■ WHAT THIS TASK INVOLVES
Would you please copy each line of the data in which the string "depth" occurs?

Spatial grounding data
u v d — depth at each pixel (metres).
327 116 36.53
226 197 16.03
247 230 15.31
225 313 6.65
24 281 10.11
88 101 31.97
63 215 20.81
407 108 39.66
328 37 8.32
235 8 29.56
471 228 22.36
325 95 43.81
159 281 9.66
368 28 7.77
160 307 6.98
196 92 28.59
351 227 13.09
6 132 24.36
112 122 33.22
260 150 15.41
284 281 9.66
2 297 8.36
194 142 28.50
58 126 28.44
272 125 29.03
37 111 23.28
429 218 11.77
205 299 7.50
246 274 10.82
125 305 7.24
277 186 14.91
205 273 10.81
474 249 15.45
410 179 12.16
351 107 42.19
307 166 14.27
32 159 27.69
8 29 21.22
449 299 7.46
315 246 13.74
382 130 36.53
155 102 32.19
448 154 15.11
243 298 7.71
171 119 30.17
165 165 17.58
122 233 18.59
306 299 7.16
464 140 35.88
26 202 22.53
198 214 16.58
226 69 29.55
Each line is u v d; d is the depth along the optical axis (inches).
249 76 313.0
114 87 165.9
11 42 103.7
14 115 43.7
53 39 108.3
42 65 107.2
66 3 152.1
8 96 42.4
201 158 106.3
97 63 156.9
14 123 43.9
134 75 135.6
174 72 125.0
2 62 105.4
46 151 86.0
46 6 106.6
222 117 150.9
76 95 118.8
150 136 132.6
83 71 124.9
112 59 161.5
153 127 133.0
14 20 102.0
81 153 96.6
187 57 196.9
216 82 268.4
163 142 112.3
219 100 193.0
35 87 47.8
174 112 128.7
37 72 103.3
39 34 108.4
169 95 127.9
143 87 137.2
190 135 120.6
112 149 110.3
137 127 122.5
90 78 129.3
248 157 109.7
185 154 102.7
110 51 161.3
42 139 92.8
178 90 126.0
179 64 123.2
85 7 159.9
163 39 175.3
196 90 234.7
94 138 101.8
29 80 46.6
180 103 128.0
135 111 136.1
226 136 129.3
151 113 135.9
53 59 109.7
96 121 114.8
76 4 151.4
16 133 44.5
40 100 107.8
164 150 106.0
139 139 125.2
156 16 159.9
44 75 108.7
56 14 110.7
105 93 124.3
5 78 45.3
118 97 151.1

■ EXPECTED ANSWER
u v d — depth at each pixel (metres).
Each line is u v d; d is the depth along the optical axis (inches).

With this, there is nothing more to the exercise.